There is something else in 1 Corinthians 13:13 which clearly shows that “perfect” cannot refer to Christ’s second coming. Hope will no longer exist when Christ comes again. Remember, Paul wrote: “And now abide faith, hope, love these three.” In other words, faith, hope and love will abide after that which is perfect is come. Now, when Christ comes again, will hope continue? Will we still be hoping to see our Lord once He has come again? Of course not. He will be with us! Therefore, “That which is perfect” in 1 Corinthians 13:10 cannot refer to Christ.
Notice another of Paul’s statements about hope in Romans 8:24: “For we were saved in this hope, but hope that is seen is not hope; for why does one still hope for what he sees?” Hope that is seen is not hope. When I have seen that which I have hoped for, it is no longer hope; it has become reality. So Paul asks “… for why does one still hope for what he sees?”
Here is a summary of Paul’s inspired argument showing “that which is perfect” cannot refer to Christ’s second coming. Paul states that hope will continue after “that which is perfect has come” (1 Corinthians 13:13). However, there will be no hope for Christ’s coming after He has come (Romans 8:24). Therefore, “that which is perfect” cannot refer to Christ and His second coming.
In 1 Corinthians 13:11, Paul uses the illustration of the child who grows to the full-grown man. Paul was showing how the infant church was to grow to completion or wholeness with the completed written revelation given by the Holy Spirit. The Bible itself claims to be all-sufficient. Why do we need miraculous gifts now that the Bible is complete? We are now in the time Paul, in 1 Corinthians 13:8-13, predicted would come. The fact that the Holy Spirit is not operating directly and miraculously today does not mean God is not active in the lives of His people. The providence of God is promised in the Scriptures, and it is present with His people today. God answers prayer through His providence. God can and does overrule in matters, through natural means, without the need for a direct, miraculous operation of His Holy Spirit. The Spirit influences today by means of the inspired Word!

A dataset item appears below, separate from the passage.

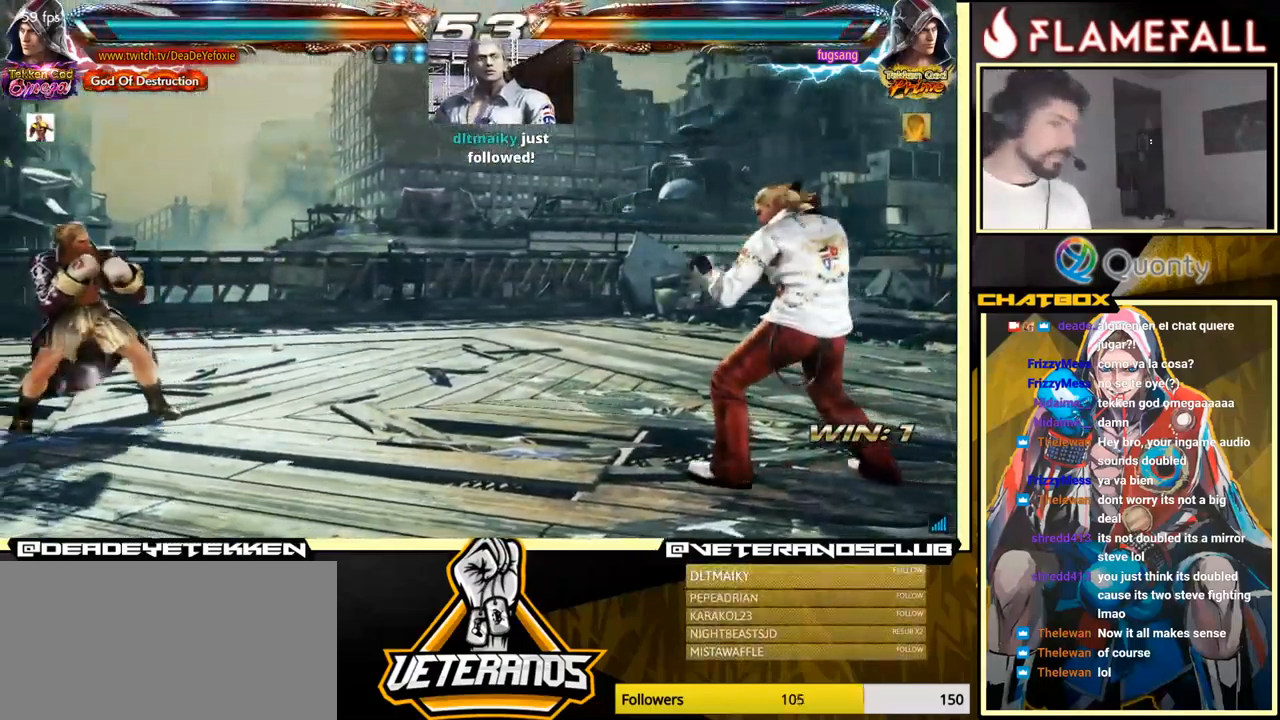
{"buttons": [], "left_stick": "center", "events": [[83, "R2", "down"], [183, "Y", "down"], [200, "R2", "up"], [250, "Y", "up"]]}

The Word of God is all-sufficient to produce obedient faith. “And truly Jesus did many other signs in the presence of His disciples, which are not written in this book; but these are written that you may believe that Jesus is the Christ, the Son of God, and that believing you may have life in His name” (John 20:30,31). The “perfect” Word provides all we need to know, and the providence of God is promised to us as we make our way toward the eternal home of the soul.